At its June 11-12 meeting, the Federal Reserve decided it would hold its interest rates steady. It inferred that it could not rely on the latest flat inflation rate in May 2024 and the job report. Cumulative inflation since the 2020 pandemic remains persistently high. As a result, the economy needs tightening credit conditions from current interest rate levels to prevent price levels from worsening.

The consumer discretionary market is the biggest loser from the interest rate policy. In the last few weeks, shares of companies that sell big-ticket items are on a downtrend.

Whirlpool (WHR) is down by over 40% from its 52-week high. Even Newell Brands (NWL), which sells household and personal products, is performing poorly.

Automotive stocks are performing even worse. Stellantis (STLA), which has severe problems from pivoting towards luxury-priced goods at the peak of the economy, failed to attract investors.
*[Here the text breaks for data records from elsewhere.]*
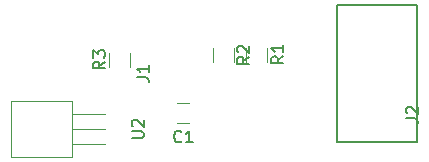
<source format=gbr>
G04 #@! TF.GenerationSoftware,KiCad,Pcbnew,(5.1.2)-2*
G04 #@! TF.CreationDate,2019-11-18T12:10:18+11:00*
G04 #@! TF.ProjectId,BoSL Probe,426f534c-2050-4726-9f62-652e6b696361,rev?*
G04 #@! TF.SameCoordinates,Original*
G04 #@! TF.FileFunction,Legend,Top*
G04 #@! TF.FilePolarity,Positive*
%FSLAX46Y46*%
G04 Gerber Fmt 4.6, Leading zero omitted, Abs format (unit mm)*
G04 Created by KiCad (PCBNEW (5.1.2)-2) date 2019-11-18 12:10:18*
%MOMM*%
%LPD*%
G04 APERTURE LIST*
%ADD10C,0.120000*%
%ADD11C,0.150000*%
G04 APERTURE END LIST*
D10*
X108050000Y-104250000D02*
X109050000Y-104250000D01*
X109050000Y-102550000D02*
X108050000Y-102550000D01*
X113920000Y-99050000D02*
X113920000Y-97850000D01*
X115680000Y-97850000D02*
X115680000Y-99050000D01*
X111120000Y-99050000D02*
X111120000Y-97850000D01*
X112880000Y-97850000D02*
X112880000Y-99050000D01*
X102320000Y-99450000D02*
X102320000Y-98250000D01*
X104080000Y-98250000D02*
X104080000Y-99450000D01*
X94000000Y-107130000D02*
X99190000Y-107130000D01*
X94000000Y-102330000D02*
X94000000Y-107130000D01*
X99190000Y-102330000D02*
X94000000Y-102330000D01*
X99190000Y-107130000D02*
X99190000Y-102330000D01*
X101980000Y-103460000D02*
X99190000Y-103460000D01*
X101980000Y-104730000D02*
X99190000Y-104730000D01*
X101980000Y-106000000D02*
X99190000Y-106000000D01*
D11*
X125000000Y-105800000D02*
X128400000Y-105800000D01*
X128400000Y-105800000D02*
X128400000Y-94200000D01*
X128400000Y-94200000D02*
X121600000Y-94200000D01*
X121600000Y-94200000D02*
X121600000Y-105800000D01*
X121600000Y-105800000D02*
X125000000Y-105800000D01*
X108433333Y-105757142D02*
X108385714Y-105804761D01*
X108242857Y-105852380D01*
X108147619Y-105852380D01*
X108004761Y-105804761D01*
X107909523Y-105709523D01*
X107861904Y-105614285D01*
X107814285Y-105423809D01*
X107814285Y-105280952D01*
X107861904Y-105090476D01*
X107909523Y-104995238D01*
X108004761Y-104900000D01*
X108147619Y-104852380D01*
X108242857Y-104852380D01*
X108385714Y-104900000D01*
X108433333Y-104947619D01*
X109385714Y-105852380D02*
X108814285Y-105852380D01*
X109100000Y-105852380D02*
X109100000Y-104852380D01*
X109004761Y-104995238D01*
X108909523Y-105090476D01*
X108814285Y-105138095D01*
X104652380Y-100333333D02*
X105366666Y-100333333D01*
X105509523Y-100380952D01*
X105604761Y-100476190D01*
X105652380Y-100619047D01*
X105652380Y-100714285D01*
X105652380Y-99333333D02*
X105652380Y-99904761D01*
X105652380Y-99619047D02*
X104652380Y-99619047D01*
X104795238Y-99714285D01*
X104890476Y-99809523D01*
X104938095Y-99904761D01*
X117052380Y-98566666D02*
X116576190Y-98900000D01*
X117052380Y-99138095D02*
X116052380Y-99138095D01*
X116052380Y-98757142D01*
X116100000Y-98661904D01*
X116147619Y-98614285D01*
X116242857Y-98566666D01*
X116385714Y-98566666D01*
X116480952Y-98614285D01*
X116528571Y-98661904D01*
X116576190Y-98757142D01*
X116576190Y-99138095D01*
X117052380Y-97614285D02*
X117052380Y-98185714D01*
X117052380Y-97900000D02*
X116052380Y-97900000D01*
X116195238Y-97995238D01*
X116290476Y-98090476D01*
X116338095Y-98185714D01*
X114152380Y-98616666D02*
X113676190Y-98950000D01*
X114152380Y-99188095D02*
X113152380Y-99188095D01*
X113152380Y-98807142D01*
X113200000Y-98711904D01*
X113247619Y-98664285D01*
X113342857Y-98616666D01*
X113485714Y-98616666D01*
X113580952Y-98664285D01*
X113628571Y-98711904D01*
X113676190Y-98807142D01*
X113676190Y-99188095D01*
X113247619Y-98235714D02*
X113200000Y-98188095D01*
X113152380Y-98092857D01*
X113152380Y-97854761D01*
X113200000Y-97759523D01*
X113247619Y-97711904D01*
X113342857Y-97664285D01*
X113438095Y-97664285D01*
X113580952Y-97711904D01*
X114152380Y-98283333D01*
X114152380Y-97664285D01*
X101952380Y-99016666D02*
X101476190Y-99350000D01*
X101952380Y-99588095D02*
X100952380Y-99588095D01*
X100952380Y-99207142D01*
X101000000Y-99111904D01*
X101047619Y-99064285D01*
X101142857Y-99016666D01*
X101285714Y-99016666D01*
X101380952Y-99064285D01*
X101428571Y-99111904D01*
X101476190Y-99207142D01*
X101476190Y-99588095D01*
X100952380Y-98683333D02*
X100952380Y-98064285D01*
X101333333Y-98397619D01*
X101333333Y-98254761D01*
X101380952Y-98159523D01*
X101428571Y-98111904D01*
X101523809Y-98064285D01*
X101761904Y-98064285D01*
X101857142Y-98111904D01*
X101904761Y-98159523D01*
X101952380Y-98254761D01*
X101952380Y-98540476D01*
X101904761Y-98635714D01*
X101857142Y-98683333D01*
X104232380Y-105491904D02*
X105041904Y-105491904D01*
X105137142Y-105444285D01*
X105184761Y-105396666D01*
X105232380Y-105301428D01*
X105232380Y-105110952D01*
X105184761Y-105015714D01*
X105137142Y-104968095D01*
X105041904Y-104920476D01*
X104232380Y-104920476D01*
X104327619Y-104491904D02*
X104280000Y-104444285D01*
X104232380Y-104349047D01*
X104232380Y-104110952D01*
X104280000Y-104015714D01*
X104327619Y-103968095D01*
X104422857Y-103920476D01*
X104518095Y-103920476D01*
X104660952Y-103968095D01*
X105232380Y-104539523D01*
X105232380Y-103920476D01*
X127452380Y-103833333D02*
X128166666Y-103833333D01*
X128309523Y-103880952D01*
X128404761Y-103976190D01*
X128452380Y-104119047D01*
X128452380Y-104214285D01*
X127547619Y-103404761D02*
X127500000Y-103357142D01*
X127452380Y-103261904D01*
X127452380Y-103023809D01*
X127500000Y-102928571D01*
X127547619Y-102880952D01*
X127642857Y-102833333D01*
X127738095Y-102833333D01*
X127880952Y-102880952D01*
X128452380Y-103452380D01*
X128452380Y-102833333D01*
M02*

</source>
The stock trades at a P/E of just 3.2 times.

Bears are growing increasingly negative on Ford Motor (F). In the last quarter, Ford offset losses from its EV unit when it benefited from sales of fleet vehicles to corporations. Unfortunately, corporate customers will cut back on spending, too.

Beware of companies that rely on consumer spending. Consumers are saving more, spending less, and cutting down on their borrowing. This is bad news for consumer discretionary and cyclical stocks.